• **TEXTE**:
◇ ◇ ◇ ◇ ◇

Nous allons examiner tout à l’heure des amendements déposés par le rapporteur général ou par mon groupe sur le contrôle du dispositif proposé. Mais cela ne doit pas nous rassurer pour autant, mes chers collègues, car personne ne sait si le contrôle va réellement s’exercer.

C’est pourquoi il me semble très important de supprimer cet article, auquel je suis hostile, vous l’aurez compris, mes chers collègues. Et si vous décidez de le voter, sachez très exactement ce que vous êtes en train de faire…

Mme la présidente. La parole est à M. le ministre.

M. Gérald Darmanin, ministre. Devant des erreurs aussi caractéristiques, madame la sénatrice, je me dois de dire quelques mots.

Vos propos sont contraires à la réalité du texte. Ni les personnes qui réservent leurs vacances sur Booking ni celles qui commandent un Uber ne verront leurs données « aspirées ». Seules les données publiques pourront être exploitées. La commande d’un hôtel, à Tourcoing ou en Eure-et-Loir, ou d’un véhicule n’est pas publique ; elle reste entre l’utilisateur et la plateforme.

Je comprends toutefois vos arguments, qui sont assez cohérents avec votre philosophie politique, madame de la Gontrie. C’est comme lorsque vous étiez contre la vidéoprotection, au motif que l’on intervenait avant la commission des infractions. Par définition…

Mme Marie-Pierre de la Gontrie. Répondez au sujet !

M. Gérald Darmanin, ministre. Avouez déjà que vous avez dit des bêtises, madame la sénatrice. Cela nous permettrait d’avancer.

Mme Marie-Pierre de la Gontrie. Je croyais que vous vouliez un débat courtois.

◇ ◇ ◇ ◇ ◇

• **EXTRAIT DE DONNÉES**:
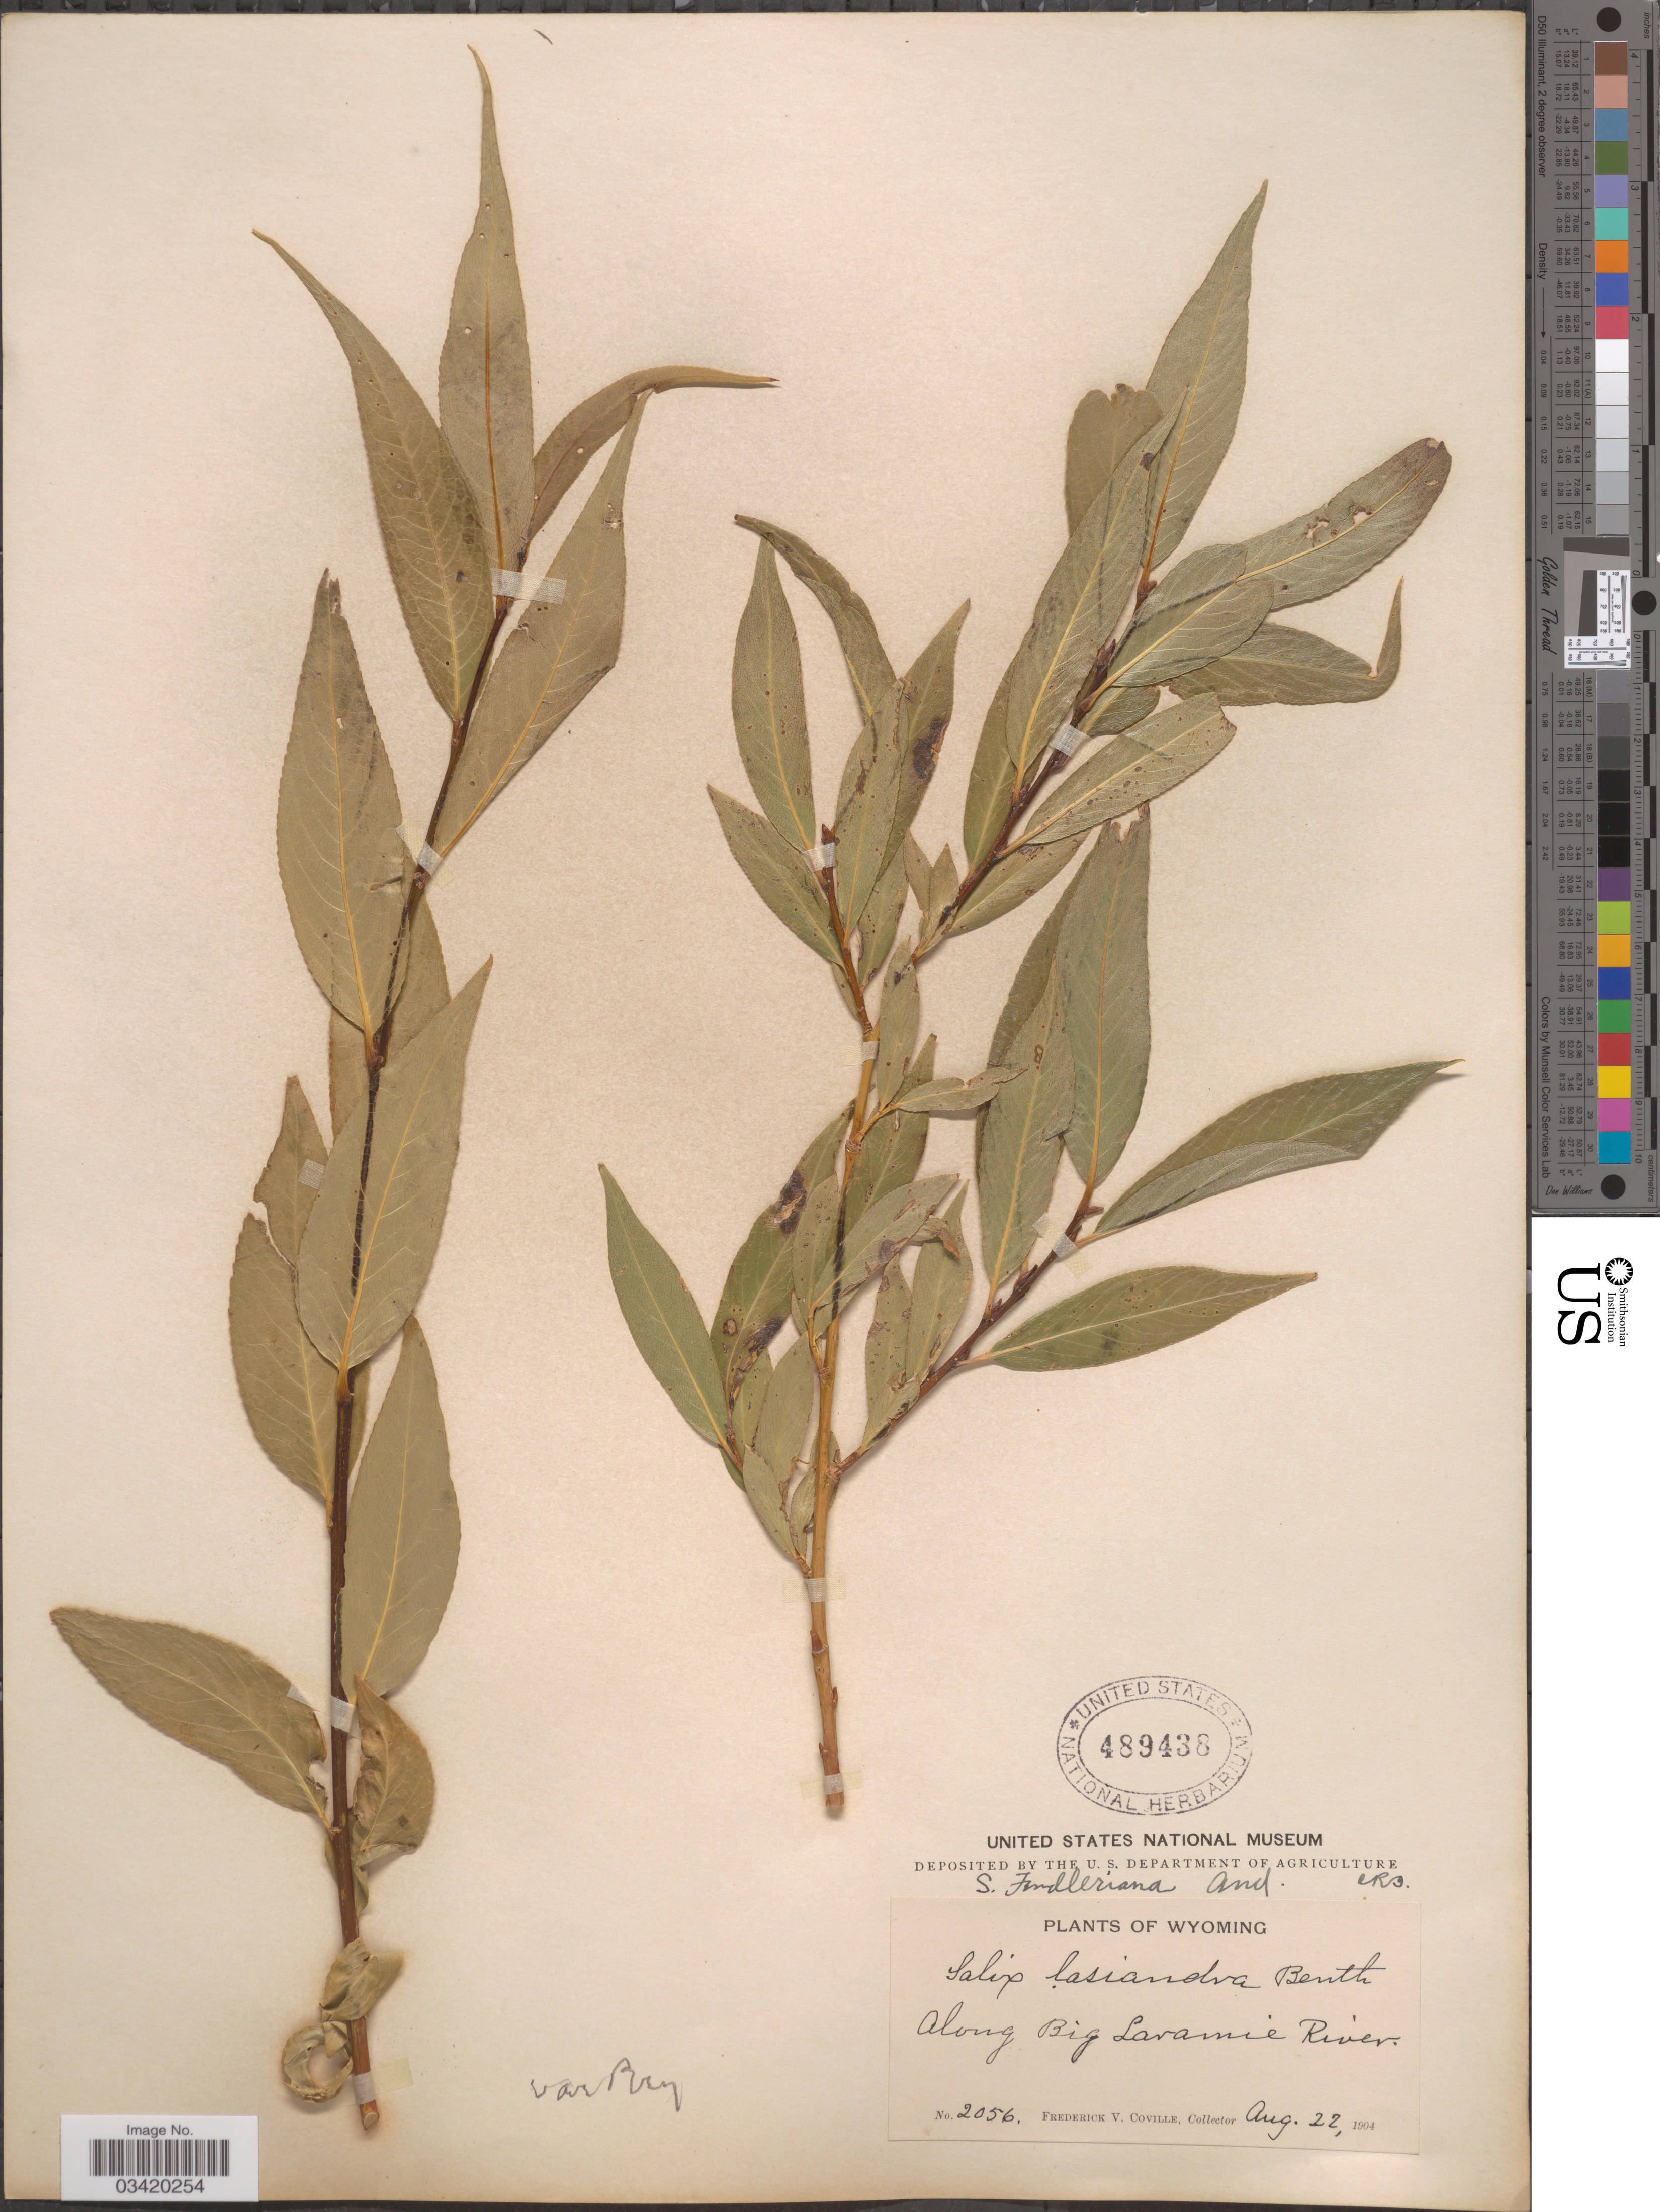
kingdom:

◇ ◇ ◇ ◇ ◇

• **TRAVAIL À FAIRE**:
Transcrivez fidèlement le passage du débat au Sénat qui commence par « Mme la présidente. La » et se poursuit jusqu'à « Répondez au sujet ! ».

• **RÉPONSE COMPLÈTE**:
Mme la présidente. La parole est à M. le ministre.

M. Gérald Darmanin, ministre. Devant des erreurs aussi caractéristiques, madame la sénatrice, je me dois de dire quelques mots.

Vos propos sont contraires à la réalité du texte. Ni les personnes qui réservent leurs vacances sur Booking ni celles qui commandent un Uber ne verront leurs données « aspirées ». Seules les données publiques pourront être exploitées. La commande d’un hôtel, à Tourcoing ou en Eure-et-Loir, ou d’un véhicule n’est pas publique ; elle reste entre l’utilisateur et la plateforme.

Je comprends toutefois vos arguments, qui sont assez cohérents avec votre philosophie politique, madame de la Gontrie. C’est comme lorsque vous étiez contre la vidéoprotection, au motif que l’on intervenait avant la commission des infractions. Par définition…

Mme Marie-Pierre de la Gontrie. Répondez au sujet !